Another story:  I had a co-worker/friend whose brother got a girl pregnant.  His girlfriend basically left and he couldn't find her so he didn't know until around the holidays.  He got a call from an adoption agency asking him to relinquish his rights.  At least his girlfriend was honest enough to say who the dad was.  Her family was a strict Christian home and convinced her that unwed mothers should not marry the dad, abort, or raise the baby on their own.  They believed the only option was adoption.  So here he is with his family enjoying the holidays and finds out he's about to loose his parental rights.  What does he do?  Says no way.  He ends up finding his ex and helping her give birth and now he has a beautiful son, who is motherless because she took off soon after that.  Here is a real man.  A man who stood his ground and has raised his son on his own without the mother's help.  He's a hero.  He made a mistake but he took the consequences like a real man.  I applaud him.

So this is a call to arms of all men and fathers.  Claim your children and claim your right to the survival of your children.  Stop allowing women to walk all over you.

1 comment:

  1. Somehow I missed the original post but I think I have seen the ad. Obviously, your few comments were not representative of the general population. That said, I think the myth of the welfare mom with a pile of kids is leftover from an earlier time. For example, I knew a young woman in High School who had her first child at 17, her second at 18 and a third a couple years later without ever marrying the fathers. She never finished high school and never worked.
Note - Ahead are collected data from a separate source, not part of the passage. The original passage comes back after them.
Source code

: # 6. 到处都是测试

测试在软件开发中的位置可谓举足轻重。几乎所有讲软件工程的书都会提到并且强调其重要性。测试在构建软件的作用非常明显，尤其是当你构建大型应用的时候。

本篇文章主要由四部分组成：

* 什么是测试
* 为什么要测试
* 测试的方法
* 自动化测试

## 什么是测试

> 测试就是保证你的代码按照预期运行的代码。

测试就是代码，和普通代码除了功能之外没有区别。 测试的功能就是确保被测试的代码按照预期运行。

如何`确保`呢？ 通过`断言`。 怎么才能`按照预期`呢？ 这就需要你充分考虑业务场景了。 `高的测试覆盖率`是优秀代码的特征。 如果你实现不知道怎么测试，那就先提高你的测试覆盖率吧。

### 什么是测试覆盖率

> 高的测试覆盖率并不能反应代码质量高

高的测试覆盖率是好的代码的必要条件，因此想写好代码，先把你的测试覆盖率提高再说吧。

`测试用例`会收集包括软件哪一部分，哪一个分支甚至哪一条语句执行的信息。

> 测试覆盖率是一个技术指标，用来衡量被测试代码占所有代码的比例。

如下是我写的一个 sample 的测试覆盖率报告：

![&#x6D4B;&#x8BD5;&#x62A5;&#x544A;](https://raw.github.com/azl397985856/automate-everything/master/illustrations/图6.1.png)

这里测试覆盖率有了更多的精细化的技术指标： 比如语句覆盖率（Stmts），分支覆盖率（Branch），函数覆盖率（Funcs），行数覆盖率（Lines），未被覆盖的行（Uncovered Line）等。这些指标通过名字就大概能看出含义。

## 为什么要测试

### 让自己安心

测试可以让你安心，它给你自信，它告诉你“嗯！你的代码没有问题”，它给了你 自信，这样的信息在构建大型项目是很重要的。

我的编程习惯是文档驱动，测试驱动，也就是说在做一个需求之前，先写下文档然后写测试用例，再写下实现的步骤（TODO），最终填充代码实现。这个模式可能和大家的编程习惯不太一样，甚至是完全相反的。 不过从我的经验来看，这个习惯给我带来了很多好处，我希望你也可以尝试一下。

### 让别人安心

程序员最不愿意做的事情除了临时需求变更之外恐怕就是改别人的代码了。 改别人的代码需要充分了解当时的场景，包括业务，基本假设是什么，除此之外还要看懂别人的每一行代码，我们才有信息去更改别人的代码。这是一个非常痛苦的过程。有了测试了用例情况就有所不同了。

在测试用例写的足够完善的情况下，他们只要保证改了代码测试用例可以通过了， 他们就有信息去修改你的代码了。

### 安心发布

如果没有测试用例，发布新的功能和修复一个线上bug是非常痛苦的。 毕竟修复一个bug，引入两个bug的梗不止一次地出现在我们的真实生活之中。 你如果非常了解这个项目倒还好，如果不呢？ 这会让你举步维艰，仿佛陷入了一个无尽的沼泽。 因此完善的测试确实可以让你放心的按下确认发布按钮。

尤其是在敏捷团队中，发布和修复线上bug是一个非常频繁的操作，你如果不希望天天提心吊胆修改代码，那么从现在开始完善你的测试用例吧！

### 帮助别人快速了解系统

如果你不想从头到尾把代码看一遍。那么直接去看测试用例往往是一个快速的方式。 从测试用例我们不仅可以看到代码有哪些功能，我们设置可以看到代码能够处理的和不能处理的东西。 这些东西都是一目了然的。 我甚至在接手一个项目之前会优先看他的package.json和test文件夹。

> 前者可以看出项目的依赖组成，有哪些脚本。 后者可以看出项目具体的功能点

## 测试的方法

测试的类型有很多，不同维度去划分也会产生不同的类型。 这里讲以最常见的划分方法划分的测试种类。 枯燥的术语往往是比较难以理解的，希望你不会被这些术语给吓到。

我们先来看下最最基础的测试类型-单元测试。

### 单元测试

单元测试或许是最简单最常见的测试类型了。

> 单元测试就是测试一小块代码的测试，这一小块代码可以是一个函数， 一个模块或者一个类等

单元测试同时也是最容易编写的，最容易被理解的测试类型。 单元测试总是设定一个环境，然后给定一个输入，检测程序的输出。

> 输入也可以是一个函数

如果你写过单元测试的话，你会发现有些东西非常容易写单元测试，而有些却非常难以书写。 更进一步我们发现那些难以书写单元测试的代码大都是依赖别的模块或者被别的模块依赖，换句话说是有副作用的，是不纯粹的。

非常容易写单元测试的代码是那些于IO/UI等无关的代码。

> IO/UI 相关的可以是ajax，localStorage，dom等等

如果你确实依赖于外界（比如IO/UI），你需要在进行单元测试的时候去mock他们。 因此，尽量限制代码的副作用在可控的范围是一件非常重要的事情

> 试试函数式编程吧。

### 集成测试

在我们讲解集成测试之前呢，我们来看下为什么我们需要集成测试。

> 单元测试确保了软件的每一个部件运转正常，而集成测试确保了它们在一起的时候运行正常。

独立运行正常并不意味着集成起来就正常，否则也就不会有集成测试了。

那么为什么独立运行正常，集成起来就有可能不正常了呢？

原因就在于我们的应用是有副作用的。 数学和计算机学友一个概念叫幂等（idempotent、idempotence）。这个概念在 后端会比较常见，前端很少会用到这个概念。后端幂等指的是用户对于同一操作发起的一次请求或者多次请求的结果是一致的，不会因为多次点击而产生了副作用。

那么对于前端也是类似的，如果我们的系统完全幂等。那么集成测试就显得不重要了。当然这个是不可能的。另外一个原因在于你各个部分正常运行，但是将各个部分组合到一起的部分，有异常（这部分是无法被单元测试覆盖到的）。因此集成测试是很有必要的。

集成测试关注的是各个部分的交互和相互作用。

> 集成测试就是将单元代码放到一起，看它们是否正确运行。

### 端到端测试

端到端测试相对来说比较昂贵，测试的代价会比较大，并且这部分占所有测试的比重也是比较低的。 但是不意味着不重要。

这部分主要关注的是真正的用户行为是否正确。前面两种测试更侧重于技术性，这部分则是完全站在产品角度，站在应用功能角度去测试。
She knew plenty of young women living the same life, it paid more than working. She had a very sad life, the only man she did marry, molested her boys and she lost them, one to be raised by a transsexual relative. She was in and out of rehab and eventually died of a brain aneurysm 4 years ago. Her oldest son who is in his 20s has already spent time in prison.
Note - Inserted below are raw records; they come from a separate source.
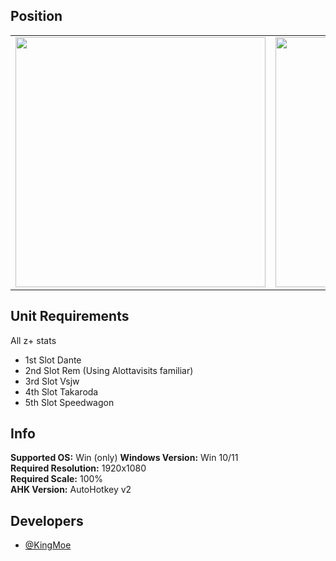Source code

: ## Position 
<table>
  <tr>
    <td><img src="https://i.ibb.co/4Zz0wjkW/image-2025-05-20-104628325.png" width="400"/></td>
    <td><img src="https://i.ibb.co/xq3SJSLB/image-2025-05-20-104735524.png" width="400"/></td>
  </tr>
</table>

## Unit Requirements
   All z+ stats
- 1st Slot Dante
- 2nd Slot Rem (Using Alottavisits familiar)
- 3rd Slot Vsjw
- 4th Slot Takaroda
- 5th Slot Speedwagon

## Info
**Supported OS:** Win (only)
**Windows Version:** Win 10/11\
**Required Resolution:** 1920x1080\
**Required Scale:** 100%\
**AHK Version:** AutoHotkey v2




## Developers

- [@KingMoe](https://discord.com/users/396754528910966802)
    My ex husband had a girlfriend who at 19 aborted his child even though he had offered to marry her. It has haunted him for the last 20+ years. He got a woman pregnant while married to me and the woman married to another man and that child has unknown on his birth certificate in the father spot, even though his parents eventually married each other. They went on to have another unplanned child and he complains constantly about how much they cost. So while yes there is an attitude of irresponsibility in many people, these same people don't exactly live happy lives. God doesn't have to do anything to people, they usually make their own misery. Ask that guy from the ad about his life when he is 50 and alone and realizes what he missed.
    About breeding like dogs, well I have 5 daughters, have rarely worked outside the home and the only time I have EVER received food stamps and medicaid(and it was short term), I lost my job and my husband walked out in the same week. That said I can understand the resentment against people who get pregnant and receive medicaid. Personally, I am torn. On one hand,if you don't want to pay the medical bills for your pregnancy, don't get pregnant, you know what causes it. On the other, I don't want the child to suffer, since the decision wasn't theirs. I have know several people who have taken the higher road by paying out of pocket for a midwife and having their child at home, when they couldn't afford traditional care. Of course, some of the snarkiness comes from the assumption that it is impossible to afford to have more than 2 kids, especially on one income. This totally is almost to the level of an urban legend. Yet, I know several families who do it by giving up afterschool activities, homeschooling, not going on vacations and owning old cars. In many families I know it is the man's demand that the woman work so he isn't burdened with supporting her. Luckily, my husband doesn't feel this way. People have accused me of being mercenary but if I have to work full time, raise the kids and do all the housework, what did I need a man for? Sperm donation? I can adopt.